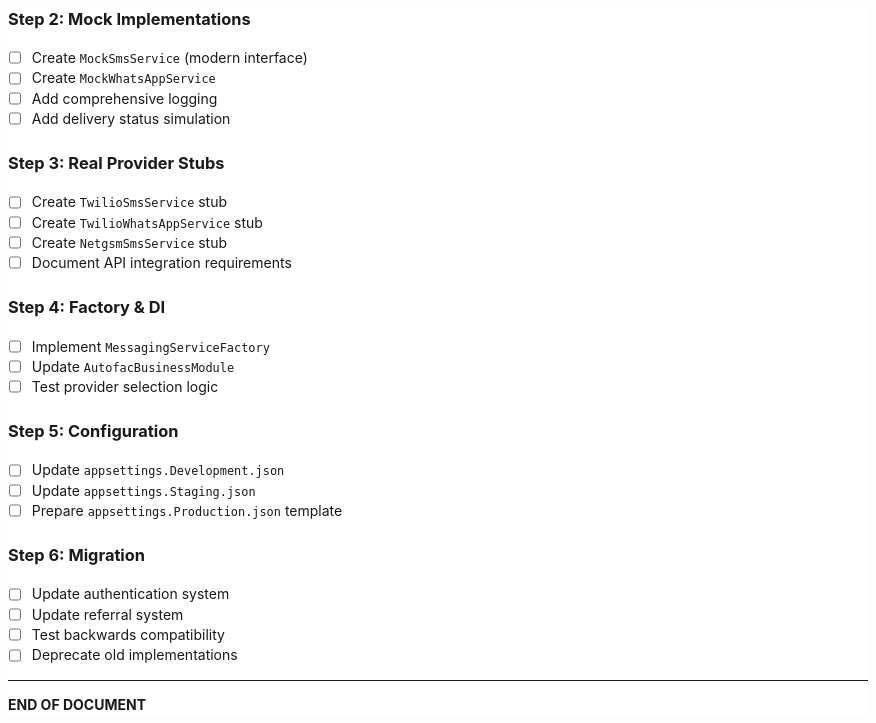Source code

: ### Step 2: Mock Implementations
- [ ] Create `MockSmsService` (modern interface)
- [ ] Create `MockWhatsAppService`
- [ ] Add comprehensive logging
- [ ] Add delivery status simulation

### Step 3: Real Provider Stubs
- [ ] Create `TwilioSmsService` stub
- [ ] Create `TwilioWhatsAppService` stub
- [ ] Create `NetgsmSmsService` stub
- [ ] Document API integration requirements

### Step 4: Factory & DI
- [ ] Implement `MessagingServiceFactory`
- [ ] Update `AutofacBusinessModule`
- [ ] Test provider selection logic

### Step 5: Configuration
- [ ] Update `appsettings.Development.json`
- [ ] Update `appsettings.Staging.json`
- [ ] Prepare `appsettings.Production.json` template

### Step 6: Migration
- [ ] Update authentication system
- [ ] Update referral system
- [ ] Test backwards compatibility
- [ ] Deprecate old implementations

---

**END OF DOCUMENT**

• **Task objective**
Which lines in the entries above contain the word "json"? List each of them in full, counting only matches with the same capitalization.

• **Result**
- [ ] Update `appsettings.Development.json`
- [ ] Update `appsettings.Staging.json`
- [ ] Prepare `appsettings.Production.json` template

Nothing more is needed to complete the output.